YOUR INSTRUCTIONS
In full and without alteration, reproduce every record.

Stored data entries
***

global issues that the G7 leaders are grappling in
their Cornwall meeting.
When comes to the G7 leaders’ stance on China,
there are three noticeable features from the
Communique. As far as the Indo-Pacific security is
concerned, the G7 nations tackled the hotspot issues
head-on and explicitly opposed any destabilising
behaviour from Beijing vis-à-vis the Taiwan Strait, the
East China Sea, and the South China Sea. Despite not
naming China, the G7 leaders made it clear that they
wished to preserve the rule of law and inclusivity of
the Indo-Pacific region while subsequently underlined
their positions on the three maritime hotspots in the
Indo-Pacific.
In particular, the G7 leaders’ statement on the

***

SOLUTION FOR THIS EXERCISE
global issues that the G7 leaders are grappling in
their Cornwall meeting.
When comes to the G7 leaders’ stance on China,
there are three noticeable features from the
Communique. As far as the Indo-Pacific security is
concerned, the G7 nations tackled the hotspot issues
head-on and explicitly opposed any destabilising
behaviour from Beijing vis-à-vis the Taiwan Strait, the
East China Sea, and the South China Sea. Despite not
naming China, the G7 leaders made it clear that they
wished to preserve the rule of law and inclusivity of
the Indo-Pacific region while subsequently underlined
their positions on the three maritime hotspots in the
Indo-Pacific.
In particular, the G7 leaders’ statement on the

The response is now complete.